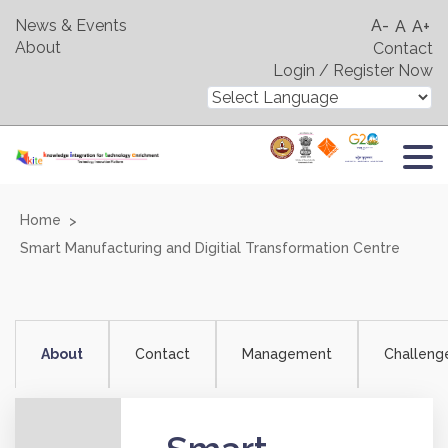
News & Events
A-
A
A+
About
Contact
Login / Register Now
Home
Smart Manufacturing and Digitial Transformation Centre
About
Contact
Management
Challeng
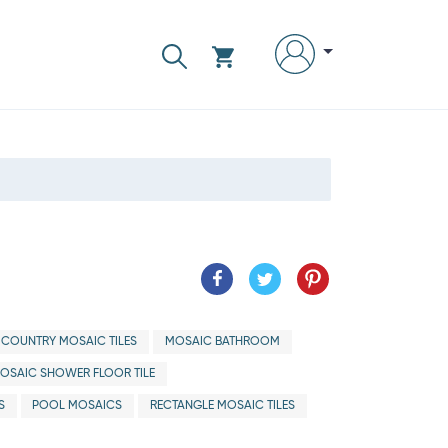
 COUNTRY MOSAIC TILES
MOSAIC BATHROOM
OSAIC SHOWER FLOOR TILE
S
POOL MOSAICS
RECTANGLE MOSAIC TILES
======
### Exercise directions
Reproduce every line of text from all the items above word for word, in order, without the pictures.

### Finished exercise
News & Events
A-
A
A+
About
Contact
Login / Register Now
Home
Smart Manufacturing and Digitial Transformation Centre
About
Contact
Management
Challeng
 COUNTRY MOSAIC TILES
MOSAIC BATHROOM
OSAIC SHOWER FLOOR TILE
S
POOL MOSAICS
RECTANGLE MOSAIC TILES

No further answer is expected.